Von weiteren Sanktionen ist in Brüssel derweil jedoch keine Rede. "Wir werden unsere Kontakte mit den belarussischen Behörden aufrechterhalten und möchten unterstreichen, dass es notwendig ist, die Menschenrechte, die Grundrechte sowie die Rechtsstaatlichkeit zu achten", so eine Sprecherin der EU-Außenbeauftragten gegenüber profil. Die weißrussischen Behörden ließen mehrere Anfragen zu den Protesten unbeantwortet. Die Wirtschaftslage meint es währenddessen nicht gut mit Lukaschenko. Erstmals seit Mitte der 1990er-Jahre steckt sein Land, das noch immer stark planwirtschaftlich organisiert ist, in einer Rezession. Bislang war im Notfall immer der Kreml eingesprungen -als Gegenleistung für die Loyalität von Lukaschenko. Zuletzt bestand das BIP von Belarus zu 15 bis 20 Prozent aus russischen Subventionen. Doch damit ist es vorbei. Der wichtigste Verbündete befindet sich selbst in der Krise, zudem hat sich Lukaschenko mit seinem Präsidenten-Kollegen Wladimir Putin wegen Divergenzen bei Grenzkontrollen und Gaspreisen zerkracht.
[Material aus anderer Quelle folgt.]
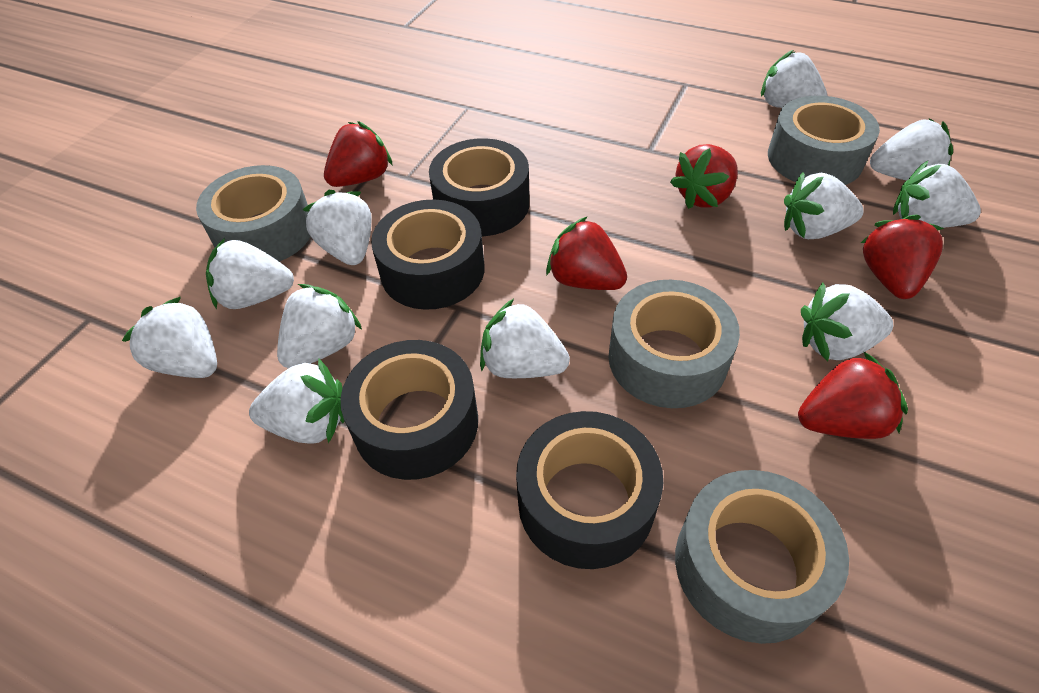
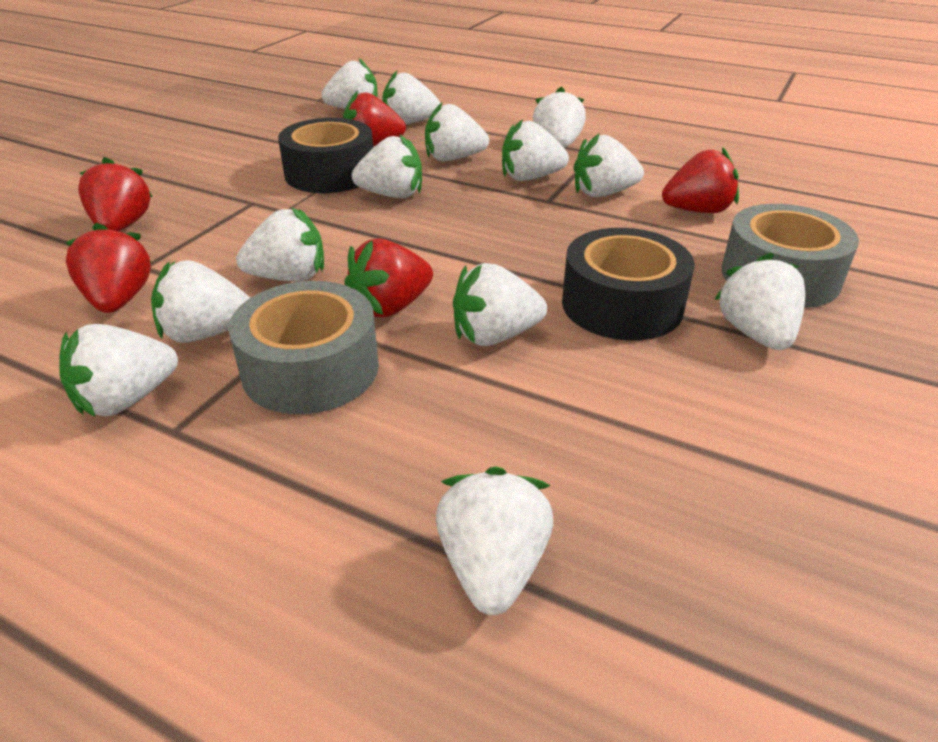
black tape: [341,340,478,480] [371,200,485,310] [429,138,530,236] [516,411,663,569] = 4 -> [278,118,373,193] [562,228,695,341] = 2
grey tape: [196,165,311,262] [608,280,740,408] [675,470,849,644] [768,96,880,185] = 4 -> [228,281,379,414] [722,204,859,308] = 2
white strawberry: [122,297,217,378] [206,238,294,309] [249,359,345,444] [277,284,362,368] [302,190,372,265] [480,299,570,378] [761,50,827,108] [784,172,864,239] [801,282,893,361] [870,119,953,180] [893,161,981,228] = 11 -> [59,324,178,417] [151,260,250,343] [236,207,324,282] [322,58,378,109] [352,135,422,198] [382,71,440,125] [425,103,489,161] [436,466,553,615] [453,263,547,346] [502,119,569,181] [533,87,586,148] [574,133,644,197] [714,253,805,350] = 13

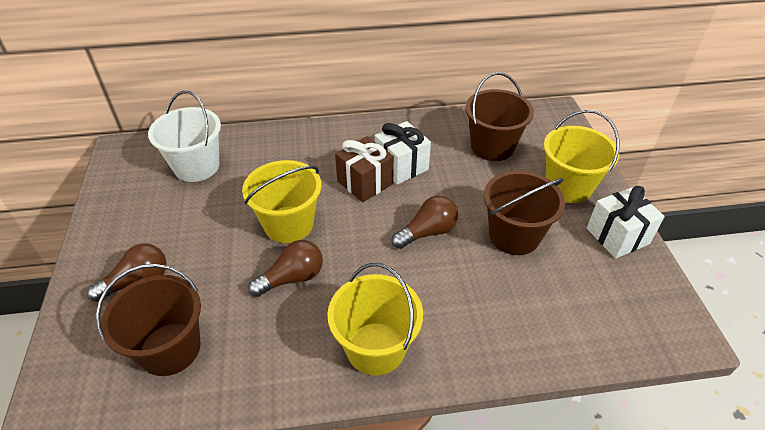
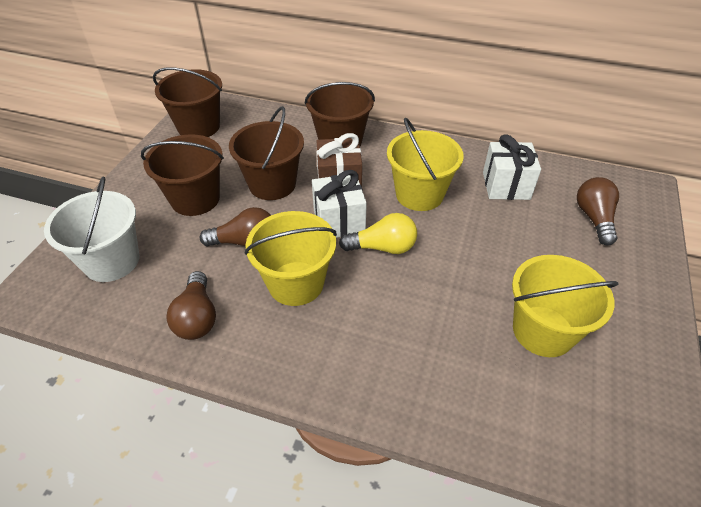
brown bucket: [96,264,201,376] [465,72,534,161] [484,171,565,255] = 3 -> [141,134,224,216] [153,67,222,137] [229,106,304,200] [305,82,375,146] = 4
yellow light bulb: none = 0 -> [339,213,417,254] = 1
So ist es unklar, ob das weißrussische Regime seine "Gratwanderung zwischen dem Druck von innen und dem Druck von außen", wie Andrew Wilson vom University College in London die aktuelle Strategie bezeichnet, auf Dauer durchhält. Nach den Repressionen im Jahr 2010 war die Zivilgesellschaft jahrelang gelähmt. Diesmal dauerte es hingegen nur wenige Stunden, bis sich einige - wenngleich wenige - Demonstranten wieder zu einer Solidaritätsaktion mit den Festgenommenen in Minsk versammelten. Als sie von der Polizei festgenommen wurden, begannen umgehend Diskussionen über Termine für neue Aktionen.
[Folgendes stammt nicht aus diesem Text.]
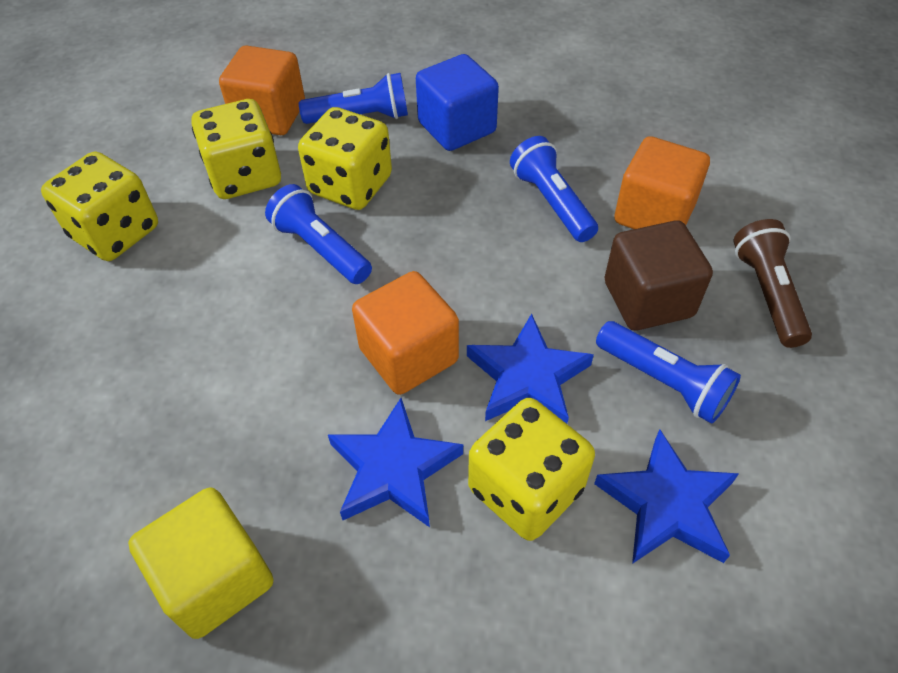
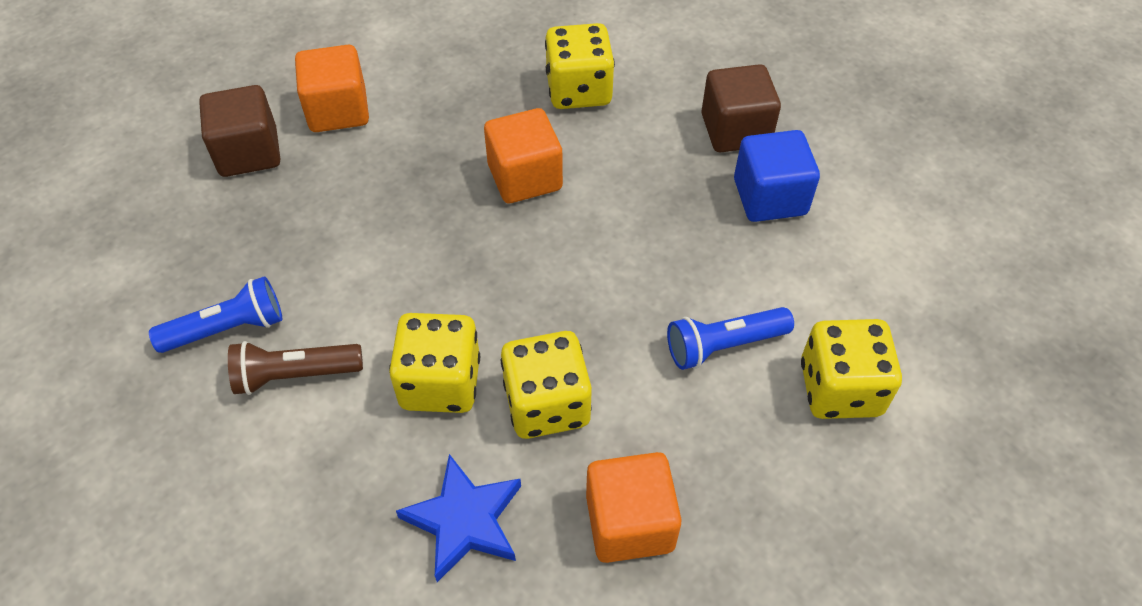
blue flashlight: [265,184,372,284] [299,73,408,124] [510,136,598,242] [596,321,741,424] = 4 -> [149,276,282,353] [667,307,794,370] = 2
blue star: [328,398,463,527] [467,314,594,424] [594,429,739,564] = 3 -> [396,454,521,582] = 1
brown cube: [605,220,713,330] = 1 -> [199,85,280,177] [701,64,781,152] = 2
yellow cube: [128,487,274,639] = 1 -> none = 0

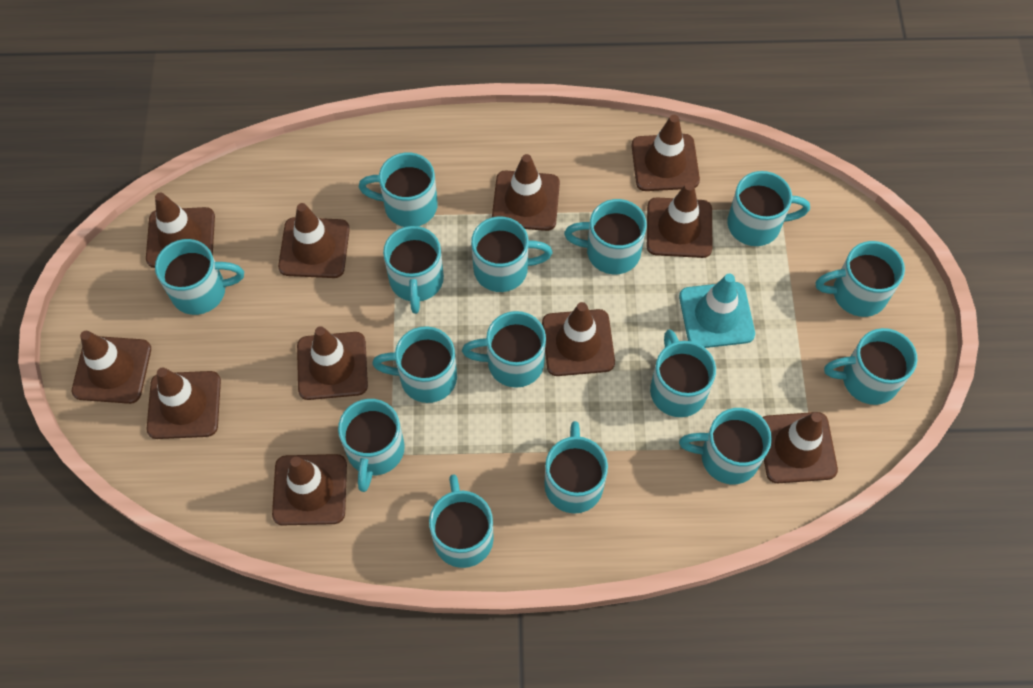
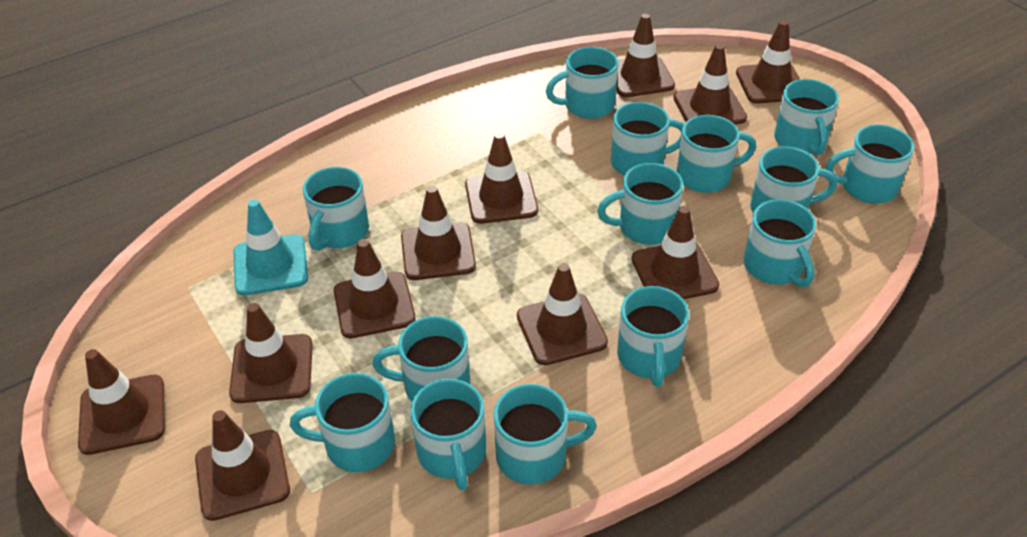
turquoise mug: [155,239,244,315] [338,399,405,492] [359,152,438,227] [372,326,457,403] [383,226,444,314] [429,474,494,568] [462,311,546,388] [471,216,553,292] [544,421,608,514] [564,199,647,274] [650,329,716,417] [679,408,772,484] [727,171,810,246] [816,241,905,317] [824,328,917,405] = 15 -> [290,373,395,472] [303,167,369,251] [372,316,470,401] [410,379,486,490] [494,384,597,485] [546,47,618,119] [597,163,683,245] [611,102,684,176] [617,286,689,387] [677,115,756,193] [744,199,816,287] [750,146,837,213] [774,79,839,156] [825,125,914,204] = 14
"Der Raum der Angst ist kleiner geworden", glaubt Oppositionspolitiker Ljabedska. "Die Leute sind verzweifelt genug, um trotz allem nach Veränderung zu verlangen", sagt Maryna Rakhlei vom German Marshall Fund. Im Internet sprechen sich die Aktivisten derweil Mut zu. In den sozialen Medien wird diskutiert, wie man sich am besten vor dem KGB schützt und ob man im Gefängnis in den Hungerstreik treten soll; ein Jugendmagazin publiziert laufend Updates für das Verhalten gegenüber der Polizei; Radio Free Europe gibt Instruktionen, wie man seine eigene Festnahme live im Internet dokumentieren kann.
Petr Makelow, ein junger Mann mit dunkelbraunem Haarzopf, filmte erst, wie eine Gruppe Anarchisten in einen Bus gezerrt und von Männern ohne Hoheitsabzeichen abgeführt wurde -und dann seine eigene Verhaftung. Dafür wurde er zu zwölf Tagen Gefängnis verurteilt. "Auch das wird uns nicht stoppen. Sogar die Mitarbeiter im Gefängnis sind der Meinung, dass wir für nichts und wieder nichts eingesperrt wurden", so Makelow gegenüber dem Onlineportal tut.by: "Die Leute werden weiter auf die Straße gehen, weil sich nichts verändert hat."